Microchip Technology MCP6494T-E/SL Operational Amplifier

The MCP6494T-E/SL is a high-precision operational amplifier (op-amp) from Microchip Technology, designed to offer a blend of performance and power efficiency that is suitable for a wide range of applications. This op-amp is part of the MCP649x family, which is known for its low-power consumption and rail-to-rail input/output operation.

With a quiescent current of just 450 µA, the MCP6494T-E/SL is an excellent choice for battery-powered devices and other energy-sensitive applications. The device operates over a single supply voltage range of 1.8V to 5.5V, which gives designers the flexibility to use it in low-voltage systems and also makes it compatible with most common logic levels.
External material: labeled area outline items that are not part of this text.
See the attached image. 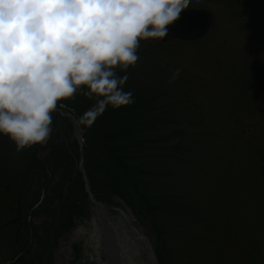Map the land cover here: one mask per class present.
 <instances>
[{
	"label": "rangeland",
	"instance_id": "rangeland-1",
	"mask_svg": "<svg viewBox=\"0 0 264 264\" xmlns=\"http://www.w3.org/2000/svg\"><path fill=\"white\" fill-rule=\"evenodd\" d=\"M198 6L213 14L204 41L140 40L136 64L112 69L131 105L81 125L97 99L81 86L43 145L17 152L0 134V264H104L100 197L154 251L161 235L174 264H264V0Z\"/></svg>",
	"mask_w": 264,
	"mask_h": 264
},
{
	"label": "clouds",
	"instance_id": "clouds-1",
	"mask_svg": "<svg viewBox=\"0 0 264 264\" xmlns=\"http://www.w3.org/2000/svg\"><path fill=\"white\" fill-rule=\"evenodd\" d=\"M190 0H0V134L20 152L43 145L52 113L84 86L92 126L108 107L131 105L124 91L140 40H160ZM180 69L173 73L174 80ZM61 109L64 104L59 105Z\"/></svg>",
	"mask_w": 264,
	"mask_h": 264
},
{
	"label": "bare ground",
	"instance_id": "bare-ground-1",
	"mask_svg": "<svg viewBox=\"0 0 264 264\" xmlns=\"http://www.w3.org/2000/svg\"><path fill=\"white\" fill-rule=\"evenodd\" d=\"M122 217H124L128 223L133 221L132 216L129 214V212H125V210H122ZM111 221V220H110ZM109 226L112 228L111 232L107 234L109 237V240L113 242L117 246V255L119 256V259H111V262L108 264H158L155 260V257L151 253L150 245L147 237L142 233L141 231L135 230L136 234H132L130 230H128V226L124 227V224L122 223V219L117 220L116 222H108ZM132 228V226H130ZM81 230L78 228V232ZM108 232V229H107ZM145 242L144 246L146 249H148L150 263L143 258V251L139 249V244H143Z\"/></svg>",
	"mask_w": 264,
	"mask_h": 264
},
{
	"label": "water",
	"instance_id": "water-1",
	"mask_svg": "<svg viewBox=\"0 0 264 264\" xmlns=\"http://www.w3.org/2000/svg\"><path fill=\"white\" fill-rule=\"evenodd\" d=\"M212 23L211 14L203 9L192 8L184 9L176 21L166 26L167 36L179 37L183 39H197L206 34ZM99 207L105 210L102 203H98ZM105 224L108 225V220L105 215H101ZM105 247L108 257L117 259L116 246L106 236Z\"/></svg>",
	"mask_w": 264,
	"mask_h": 264
},
{
	"label": "trees",
	"instance_id": "trees-1",
	"mask_svg": "<svg viewBox=\"0 0 264 264\" xmlns=\"http://www.w3.org/2000/svg\"><path fill=\"white\" fill-rule=\"evenodd\" d=\"M144 53H146V52H148V48H144ZM151 51V50H150ZM140 55H142V53L140 54H138L137 56H140ZM59 123V122H58ZM57 123V124H58ZM60 125H61V123H60ZM84 135H85V137L87 138V140H88V145L89 144H91V141H90V139H89V137H88V133L84 130ZM89 147V146H88ZM105 152H102L101 153V157L103 158V157H106V156H104L105 154H104ZM110 154V152H108V155ZM91 157L89 156L88 157V162L90 163V166L89 167H91L92 165H93V159H90ZM138 158V157H137ZM104 159V158H103ZM89 163H88V165H89ZM90 172V174H91V179L93 180L94 179V175H97V172L96 173H94V172H92L91 170L89 171ZM122 191V192H121ZM120 193L124 196V197H126L128 200H129V202H131V199L129 198V196L127 195V192L125 191V190H123V189H121L120 190Z\"/></svg>",
	"mask_w": 264,
	"mask_h": 264
}]
</instances>
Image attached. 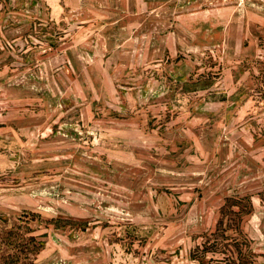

The MCP6494T-E/SL features a Gain Bandwidth Product (GBWP) of 2 MHz, which provides a good balance between speed and power consumption. This characteristic makes it suitable for filtering, sensor interfacing, and data acquisition systems. Its rail-to-rail input and output capability allow for maximum signal swing, which is particularly useful in low-voltage applications where maximizing the dynamic range is critical.

Another notable feature of this op-amp is its extended temperature range, operating reliably from -40°C to +125°C. This makes the MCP6494T-E/SL an ideal choice for industrial, automotive, and other harsh-environment applications where temperature extremes are common.

The MCP6494T-E/SL comes in a 14-pin SOIC package, which is widely used and favored for its small size and ease of integration into various circuit designs. The device also includes built-in features such as over-temperature and short-circuit protection, enhancing its reliability and robustness in diverse operating conditions.

In summary, the MCP6494T-E/SL from Microchip Technology is a versatile and efficient operational amplifier that offers the perfect balance of low power consumption, wide bandwidth, and robust performance, making it an excellent choice for designers looking to optimize their analog circuitry in both power-sensitive and demanding environments.